In 2016, MJ Williams was the recipient of the Montana Governor’s Art Award. For the last three years Williams has performed in Paris at Le Sept Lezard, a legendary jazz club, with The Jobic LeMasson Trio and The Joe Makholm Quintet, a collaboration that resulted in the CD Trance Atlantic. In 2011 Williams was invited to spend a week in residence in the Dept. of Theatre, Performance Studies and Dance at Kennesaw State University near Atlanta Georgia where she led a series of improvisation workshops. In 2013 MJ wrote a score for Mary Ellen Strom’s two channel video installation at the Longhouse Projects Gallery in New York City. In November of 2015 Williams performed a concert of jazz standards at the Eiteljorg Museum in Indianapolis, Indiana with pianist Bob Packwood. Since 2015 she has produced a concert series entitled “Sound Gallery” in the 1+1=1 Gallery Helena MT, introducing small audiences to non­ traditional original music. In March of 2018 an improvisational recording entitled Sensoria was released by Leo Records UK in which Williams plays trombone and piano.

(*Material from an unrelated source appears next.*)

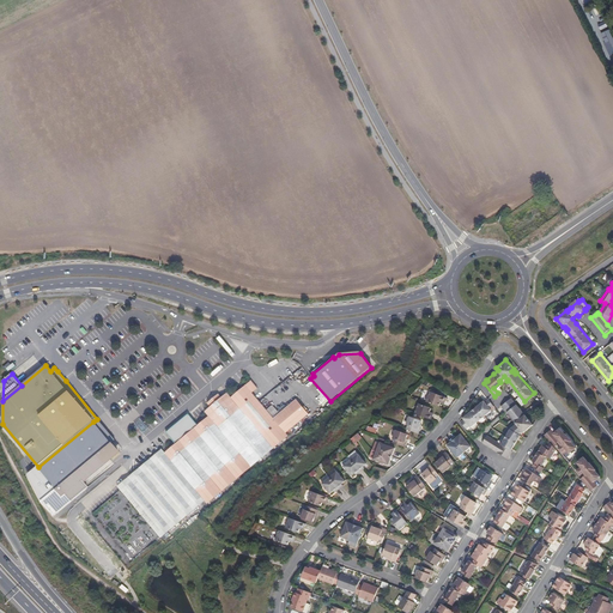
[(208,418),(165,454),(205,502),(207,505),(289,437),(286,435),(309,416),(297,401),(273,419),(253,394),(258,389),(252,382),(231,399),(228,394),(222,399),(219,395),(207,405),(211,408),(205,413),(208,418)]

STANDBY SNOW: CHRONICLES OF A HEATWAVE, a new place-­based opera produced by Mountain Time Arts in Bozeman, Montana, will premiere in July 2020. The method of research and production for Standby Snow understands collaborative inquiry as a way to generate new knowledges of our region’s critical environmental issues. This research­-based project will address historic tensions and contemporary complexities generated by drought and fire in southwestern Montana. Along with the artists, the project is being made in dialogue with water experts, fire scientists, native biologists, ranchers and politicians.